Recently, BTS’ Jin has given his own opinion on this controversial topic. On Weverse, an artist-fan communication platform, an ARMY expressed her frustration that she has been told she is too old to become a trainee despite only being born in 2003. This may be particularly resonant to Jin, who debuted as the eldest member of BTS himself in 2013. Replying to this comment, Jin said that “I started at 20 years old, but I think nowadays kids start (training) too young”.
This is no surprise, seeing as Jin’s very own bandmate Jungkook is someone who started training and debuting at a very young age. At only 15, Jungkook was thrust into the limelight and the exponentially growing success of his group. So much so that Jungkook has stated that “he doesn’t know how to be anything but BTS’ Jungkook”. When your entire developmental period is encased in being an idol, it is hard for these youth to forge their own independent identity.
Another problem is when it comes to the concepts that companies choose for the groups and the type of activities or “fan service” that they have to do to appeal to their fans. This just creates a more toxic and dangerous environment for those kids in the industry, putting them in the spotlight from a young age and introducing them to a type of behavior that eventually will harm or pressure them to an extent that we will have no idea until it is too late for them to ask for help.
This topic has been a concern even for some Idols that are currently in the industry. Recently on Weverse, BTS’s Jin replied to a fan comment about getting into the K-pop industry. Currently for many Kpop companies, being born in 2003 and trying to get into the industry is considered late, despite being only 17 or 18 years old.
Jin’s response to her concerns about being rejected on auditions for this reason shows how he feels about the huge decrease in age that kids are allowed to start to be trainees and in some cases debut in the industry.
“I got in at 20 years old. But I think that kids these days do start too young”- Jin
This comment sparked a huge conversation among BTS and even other fans about the age of some trainees and even the age of debut, especially since this includes the struggle to make some friends and the lack of real-world experience, the possible exploitation, and not being able to have a “real” childhood.

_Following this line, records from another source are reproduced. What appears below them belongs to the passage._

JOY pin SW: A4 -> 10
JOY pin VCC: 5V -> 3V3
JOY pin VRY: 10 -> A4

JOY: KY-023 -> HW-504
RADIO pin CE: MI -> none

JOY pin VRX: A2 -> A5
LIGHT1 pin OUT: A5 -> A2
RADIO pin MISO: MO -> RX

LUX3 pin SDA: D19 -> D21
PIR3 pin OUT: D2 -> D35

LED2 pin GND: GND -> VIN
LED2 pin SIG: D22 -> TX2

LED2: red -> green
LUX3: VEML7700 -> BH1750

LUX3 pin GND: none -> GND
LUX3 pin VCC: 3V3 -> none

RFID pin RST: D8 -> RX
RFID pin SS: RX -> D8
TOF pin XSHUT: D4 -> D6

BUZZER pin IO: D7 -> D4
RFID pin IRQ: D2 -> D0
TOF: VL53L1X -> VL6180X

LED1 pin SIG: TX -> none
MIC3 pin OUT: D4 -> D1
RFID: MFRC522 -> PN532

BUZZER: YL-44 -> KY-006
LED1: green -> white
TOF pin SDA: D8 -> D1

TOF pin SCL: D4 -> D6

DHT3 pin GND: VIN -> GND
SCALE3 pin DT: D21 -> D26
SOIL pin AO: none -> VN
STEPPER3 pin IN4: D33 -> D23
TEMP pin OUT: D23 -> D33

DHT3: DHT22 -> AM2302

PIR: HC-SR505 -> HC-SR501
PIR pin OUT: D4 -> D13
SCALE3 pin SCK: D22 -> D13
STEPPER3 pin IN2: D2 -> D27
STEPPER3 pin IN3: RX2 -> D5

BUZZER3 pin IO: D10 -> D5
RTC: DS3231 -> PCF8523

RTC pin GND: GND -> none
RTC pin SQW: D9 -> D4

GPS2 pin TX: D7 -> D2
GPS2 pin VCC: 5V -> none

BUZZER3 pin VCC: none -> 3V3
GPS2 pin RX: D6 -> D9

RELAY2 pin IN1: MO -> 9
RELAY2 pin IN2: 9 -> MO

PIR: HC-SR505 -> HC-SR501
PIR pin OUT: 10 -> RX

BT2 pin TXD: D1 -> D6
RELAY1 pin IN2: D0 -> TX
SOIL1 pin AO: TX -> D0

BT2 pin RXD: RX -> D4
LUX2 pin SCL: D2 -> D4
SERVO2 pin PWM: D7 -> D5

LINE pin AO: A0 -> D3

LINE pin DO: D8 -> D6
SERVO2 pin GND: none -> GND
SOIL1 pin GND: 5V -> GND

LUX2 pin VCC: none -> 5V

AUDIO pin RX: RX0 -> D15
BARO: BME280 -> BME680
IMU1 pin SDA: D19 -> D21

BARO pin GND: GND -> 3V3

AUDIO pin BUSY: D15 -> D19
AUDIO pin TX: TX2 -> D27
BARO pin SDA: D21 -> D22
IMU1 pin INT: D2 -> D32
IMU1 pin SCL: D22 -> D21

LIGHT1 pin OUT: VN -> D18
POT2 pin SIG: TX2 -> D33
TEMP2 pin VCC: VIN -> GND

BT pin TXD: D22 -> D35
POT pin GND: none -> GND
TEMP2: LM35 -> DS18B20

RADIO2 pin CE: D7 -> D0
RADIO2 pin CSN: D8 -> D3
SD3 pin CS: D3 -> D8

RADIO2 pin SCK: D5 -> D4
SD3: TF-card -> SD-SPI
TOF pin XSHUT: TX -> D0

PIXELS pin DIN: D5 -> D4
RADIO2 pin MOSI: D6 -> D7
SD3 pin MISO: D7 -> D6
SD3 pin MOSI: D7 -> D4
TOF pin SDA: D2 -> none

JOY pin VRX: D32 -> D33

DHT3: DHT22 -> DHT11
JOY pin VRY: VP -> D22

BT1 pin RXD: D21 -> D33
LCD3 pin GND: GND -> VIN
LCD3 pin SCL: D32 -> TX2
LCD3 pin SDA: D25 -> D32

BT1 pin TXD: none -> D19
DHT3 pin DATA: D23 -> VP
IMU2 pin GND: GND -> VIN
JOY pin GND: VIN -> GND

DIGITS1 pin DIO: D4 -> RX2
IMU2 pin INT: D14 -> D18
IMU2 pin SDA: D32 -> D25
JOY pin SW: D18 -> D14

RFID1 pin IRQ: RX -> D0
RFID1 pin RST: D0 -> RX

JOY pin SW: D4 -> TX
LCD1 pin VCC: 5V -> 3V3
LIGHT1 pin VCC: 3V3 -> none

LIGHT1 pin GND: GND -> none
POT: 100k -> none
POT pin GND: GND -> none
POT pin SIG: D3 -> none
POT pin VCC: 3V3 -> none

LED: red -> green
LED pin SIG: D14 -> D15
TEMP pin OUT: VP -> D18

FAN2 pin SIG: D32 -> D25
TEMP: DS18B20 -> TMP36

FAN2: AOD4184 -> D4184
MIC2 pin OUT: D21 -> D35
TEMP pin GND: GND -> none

People on different platforms have different reactions and emotions towards this topic.
“Younger trainers do not equal better. It opens the door to more exploitation, and abuse because a child isn’t going to be able to stand up for themselves.”
“I also think that kids under 16/18 shouldn’t be in training either seeing how gruesome and unhealthy some companies treat these kids. I mean, dieting, losing weight, skipping meals, and excessive exertion during your early teens is bound to have a derogative mental and physical impact on the kids' bodies as well.”
“If that’s their dream, just let them pursue it.”
“They aren’t doing anything but pursuing their dreams, people are just jealous that these kids are more talented than what they are ever going to be.”